ROW_NUMBER, RANK, and DENSE_RANK: The Sibling Rivalry

These three functions are often confused because they all deal with ordering things, but they handle ties very differently. Let’s say we have a table of sales_people with their name and sales figures.

SELECT
  name,
  sales,
  ROW_NUMBER() OVER (ORDER BY sales DESC) as row_num,
  RANK() OVER (ORDER BY sales DESC) as rank,
  DENSE_RANK() OVER (ORDER BY sales DESC) as dense_rank
FROM sales_people;

Imagine the output looks something like this:

name	sales	row_num	rank	dense_rank
Anya	1000	1	1	1
Boris	900	2	2	2
Chen	900	3	2	2
Darya	800	4	4	3

See what happened? Boris and Chen both sold 900 units, creating a tie for second place.

ROW_NUMBER() is the pedantic one. It must assign a unique number to each row, even if the values are identical. It just blindly increments by 1. There is no concept of a tie. This makes it perfect for pagination or just getting a unique identifier for each row in this specific ordering, but terrible for ranking where ties should be acknowledged.
RANK() is the one who plays by the rules of the school exam board. It says, “Boris and Chen are tied for 2nd place. Therefore, the next person, Darya, gets the 4th place.” It leaves a gap.
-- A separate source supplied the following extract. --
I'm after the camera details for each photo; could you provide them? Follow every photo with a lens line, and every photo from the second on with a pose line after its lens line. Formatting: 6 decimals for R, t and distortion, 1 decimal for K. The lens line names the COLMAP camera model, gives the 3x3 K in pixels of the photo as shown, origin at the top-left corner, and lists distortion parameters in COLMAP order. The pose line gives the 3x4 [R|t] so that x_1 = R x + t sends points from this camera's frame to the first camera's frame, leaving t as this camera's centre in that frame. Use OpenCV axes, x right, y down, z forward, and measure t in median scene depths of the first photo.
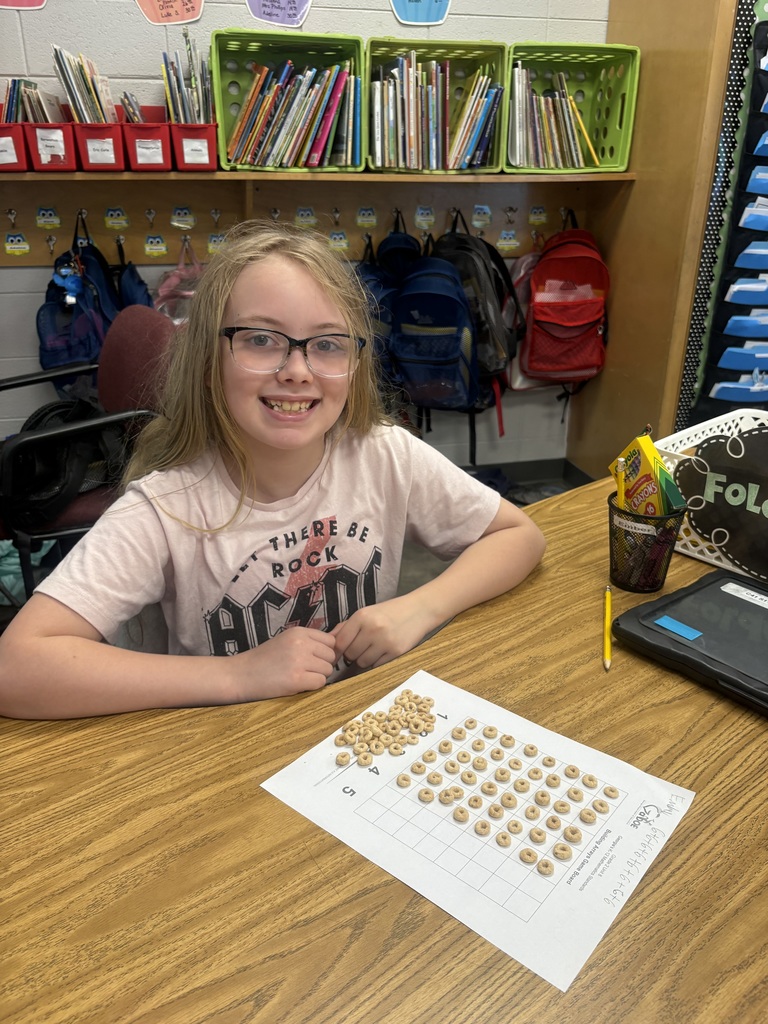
lens RADIAL K [[757.2, 0, 384.0], [0, 757.2, 512.0], [0, 0, 1]] dist [0.003321, -0.008245]
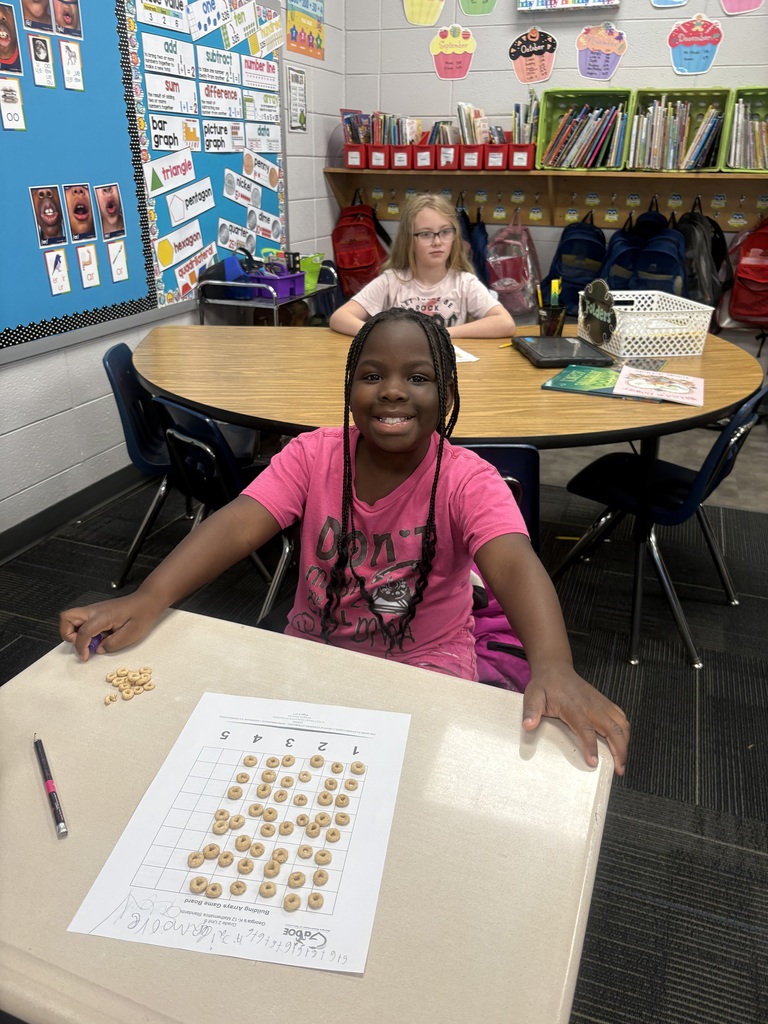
lens RADIAL K [[757.2, 0, 384.0], [0, 757.2, 512.0], [0, 0, 1]] dist [0.003321, -0.008245]
pose [[0.827734, 0.237799, -0.508239, 0.546393], [-0.228233, 0.970130, 0.082205, 0.237547], [0.512606, 0.047953, 0.857284, -0.605126]]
This is the standard way most competitions work.
DENSE_RANK() is the more generous, feel-good version. It says, “Boris and Chen are tied for 2nd. The next distinct value, Darya, gets 3rd place.” No gaps. The ranks remain consecutive. This is useful if you’re, say, assigning grade tiers (A, B, C) and you don’t want a gap in the tier labels.

Which one to use? It’s not about which is “better,” it’s about the business logic. If you’re giving out one “Employee of the Month” prize, you need ROW_NUMBER. If you’re ranking students for a university application where 10 people might be tied for 1st, you probably want RANK. If you’re bucketing customers into consecutive loyalty tiers based on spending, DENSE_RANK might be your pick.
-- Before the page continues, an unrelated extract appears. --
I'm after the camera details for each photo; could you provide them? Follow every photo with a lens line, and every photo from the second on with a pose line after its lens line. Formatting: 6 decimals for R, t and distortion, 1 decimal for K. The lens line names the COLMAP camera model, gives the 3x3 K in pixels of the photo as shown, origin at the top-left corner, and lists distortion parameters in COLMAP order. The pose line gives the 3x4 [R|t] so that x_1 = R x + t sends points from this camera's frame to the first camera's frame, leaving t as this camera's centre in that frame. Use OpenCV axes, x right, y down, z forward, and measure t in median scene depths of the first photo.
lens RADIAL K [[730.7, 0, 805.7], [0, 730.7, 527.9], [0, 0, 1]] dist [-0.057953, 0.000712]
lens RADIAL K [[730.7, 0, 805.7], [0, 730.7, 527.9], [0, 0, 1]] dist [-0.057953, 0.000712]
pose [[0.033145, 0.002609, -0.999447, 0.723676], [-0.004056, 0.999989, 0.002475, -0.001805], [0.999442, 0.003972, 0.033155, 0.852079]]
NTILE: For When You Absolutely Need Buckets

NTILE is your go-to for splitting a sorted dataset into a specific number of roughly equal groups. Want quartiles? NTILE(4). Pentiles? NTILE(5). Deciles? You get the idea.

SELECT
  name,
  sales,
  NTILE(4) OVER (ORDER BY sales DESC) as quartile
FROM sales_people;

It tries its best to make the buckets equal, but life is messy. If you have 10 rows and ask for 3 tiles (NTILE(3)), the bucket sizes will be 4, 3, and 3. The function handles the uneven distribution for you; the first bucket will just be slightly larger. It’s a fantastic, simple tool for basic percentile analysis.

The Power of PARTITION BY: Your Secret Weapon

Here’s where we go from “neat trick” to “mind-blowing superpower.” PARTITION BY splits your result set into independent groups before the window function is applied. Each group gets its own window, and the ranking (or numbering, or bucketing) restarts for each partition.
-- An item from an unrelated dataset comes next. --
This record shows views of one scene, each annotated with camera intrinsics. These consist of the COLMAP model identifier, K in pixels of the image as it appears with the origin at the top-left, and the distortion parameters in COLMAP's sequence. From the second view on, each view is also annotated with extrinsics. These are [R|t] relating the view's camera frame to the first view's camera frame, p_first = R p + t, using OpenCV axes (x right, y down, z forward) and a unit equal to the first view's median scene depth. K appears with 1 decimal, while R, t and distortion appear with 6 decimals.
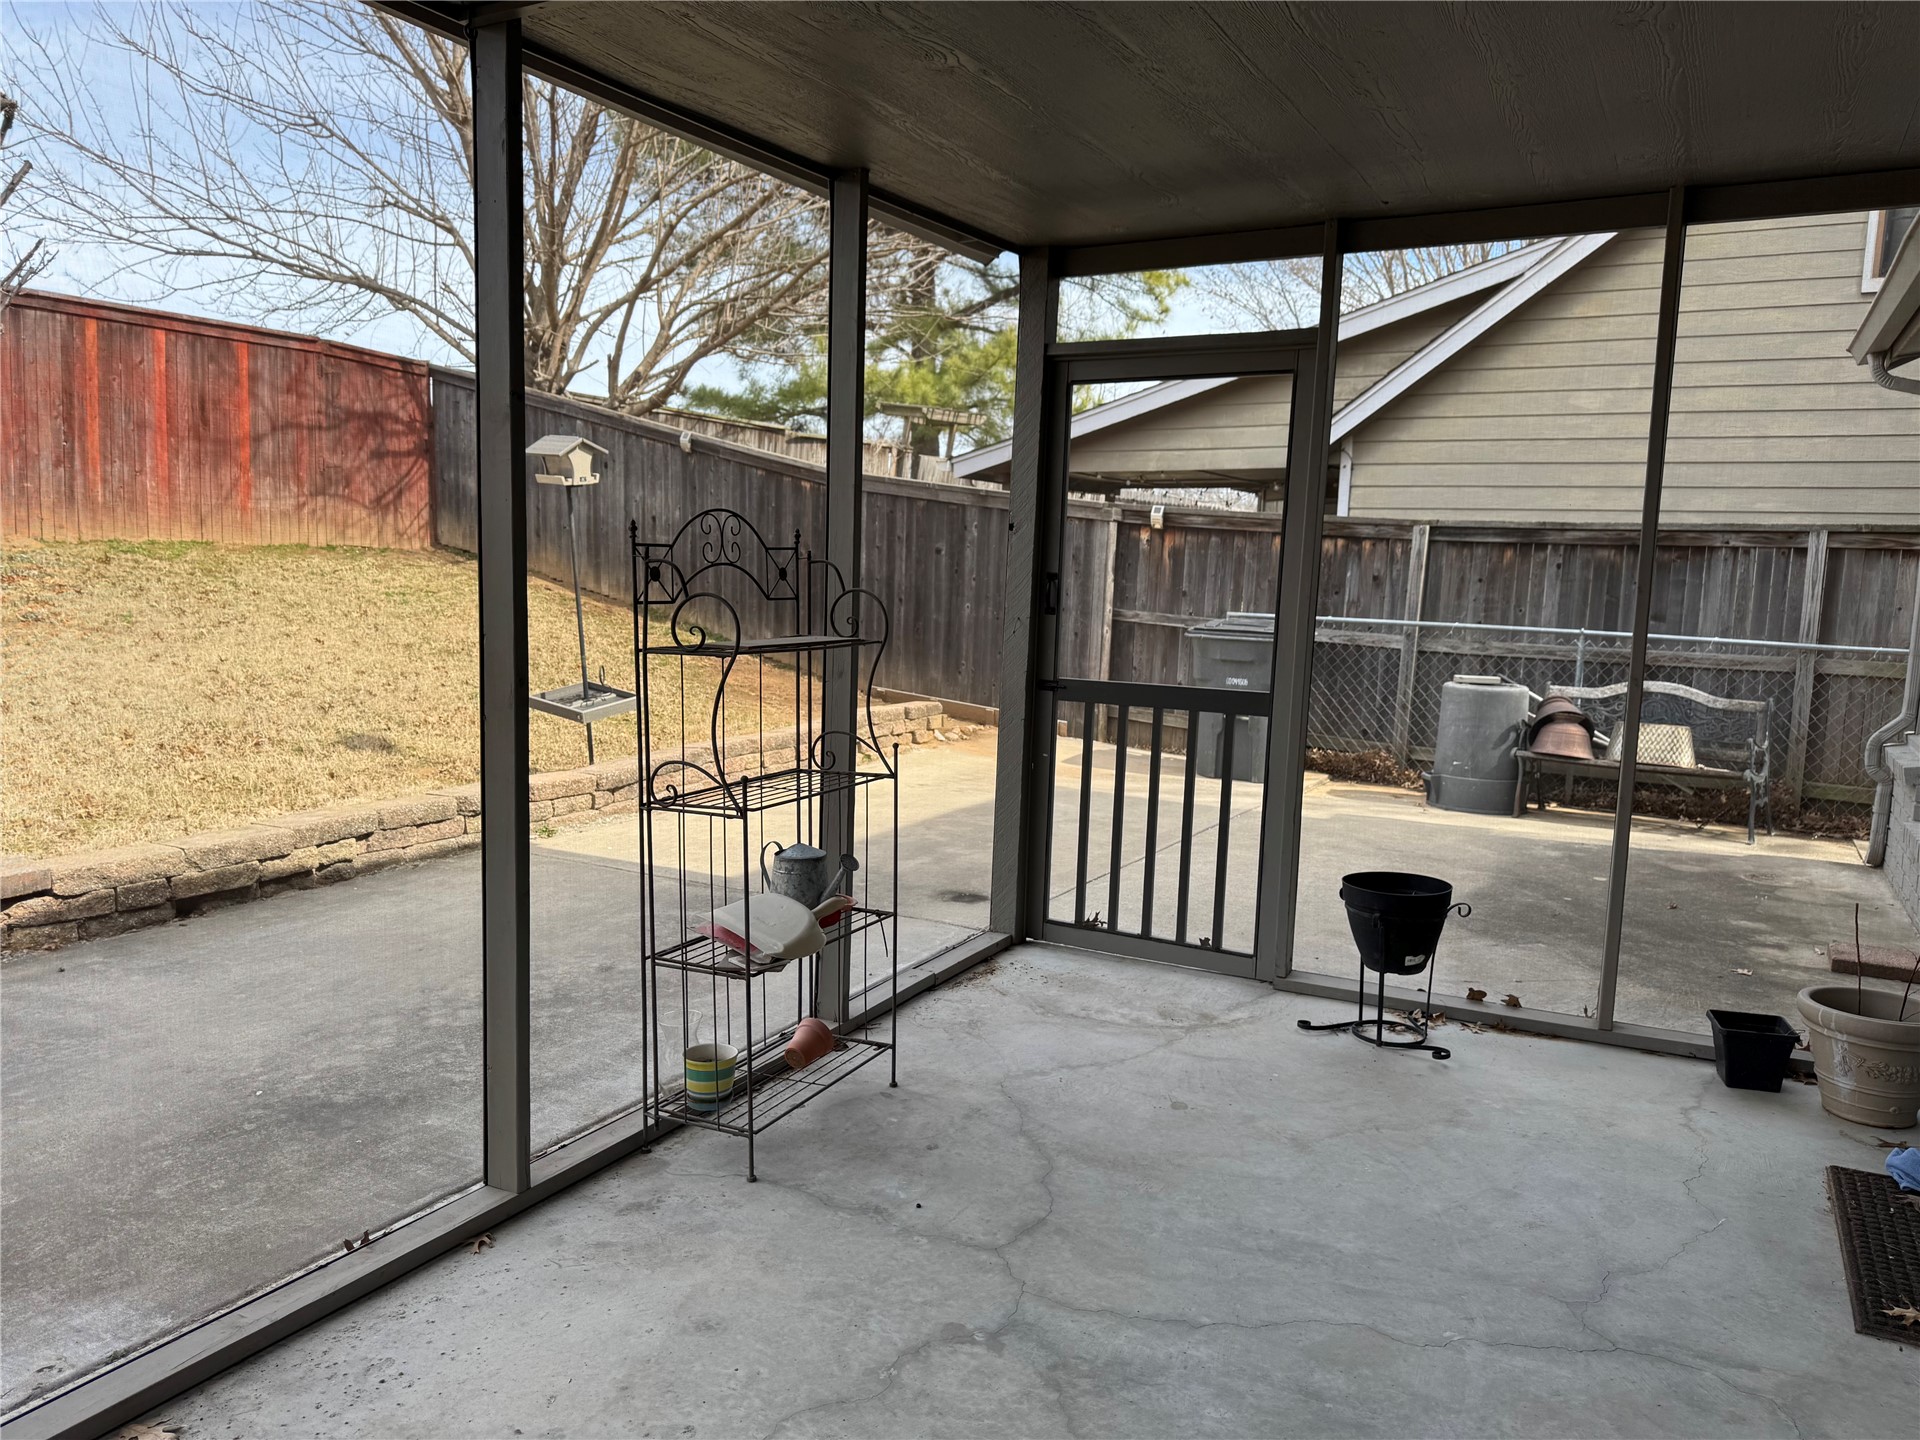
lens RADIAL K [[1362.4, 0, 945.0], [0, 1362.4, 722.5], [0, 0, 1]] dist [-0.025178, -0.025285]
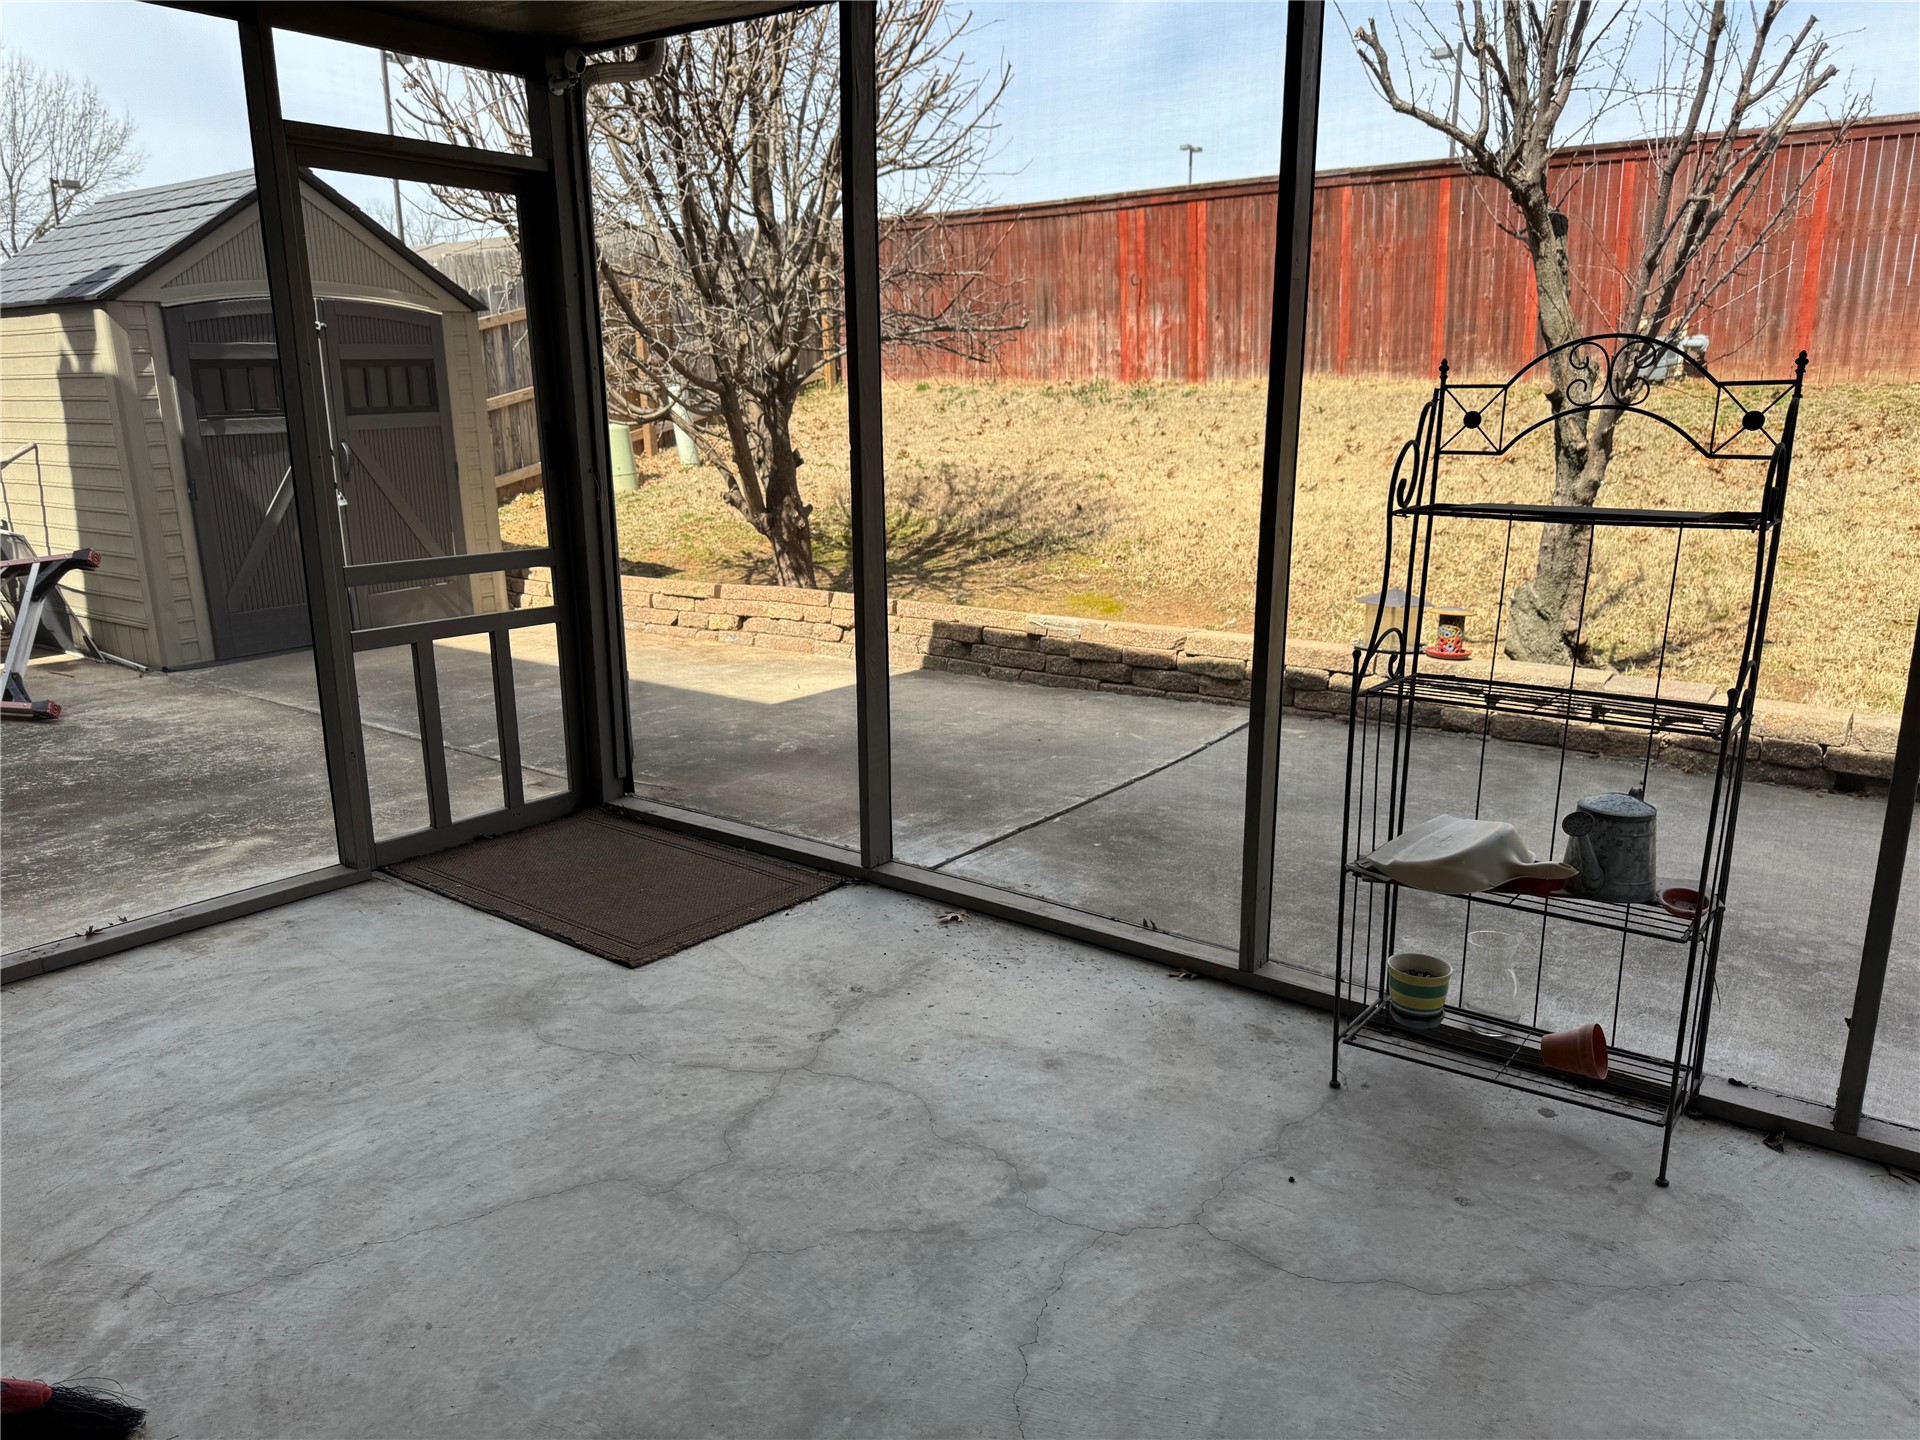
lens RADIAL K [[1362.4, 0, 945.9], [0, 1362.4, 729.2], [0, 0, 1]] dist [-0.025178, -0.025285]
pose [[-0.187590, 0.211830, -0.959134, 0.792646], [-0.110120, 0.965777, 0.234835, -0.090445], [0.976055, 0.149673, -0.157843, 0.908459]]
Let’s say our salespeople are divided into regions.

SELECT
  region,
  name,
  sales,
  RANK() OVER (PARTITION BY region ORDER BY sales DESC) as regional_rank
FROM sales_people;

Now your output might be:

region	name	sales	regional_rank
East	Anya	1000	1
East	Chen	900	2
West	Boris	900	1
West	Darya	800	2

Boom. Instead of one global ranking, we now have a separate ranking within each region. Chen is ranked 2nd in the East, and Boris is ranked 1st in the West. This is insanely useful for answering questions like “Who are the top 3 performers in each department?” or “What is the second-most popular product in each category?”

Pitfall Warning: The order of operations matters. PARTITION BY always happens before ORDER BY within the OVER() clause. The database first carves out the partitions, and then it sorts the rows within each partition according to your ORDER BY clause. Get this wrong, and your results will be nonsense. Also, don’t forget that the ORDER BY in your window function is not the same as the ORDER BY for the entire query. You can have one ordering for your ranks and a completely different ordering for your final result set. It’s a common source of confusion until you get used to it.

Mastering PARTITION BY with these ranking functions is the key to moving from writing simple queries to performing deep, multi-layered analysis. It feels a bit like cheating, but I promise, it’s not. It’s just you being smart.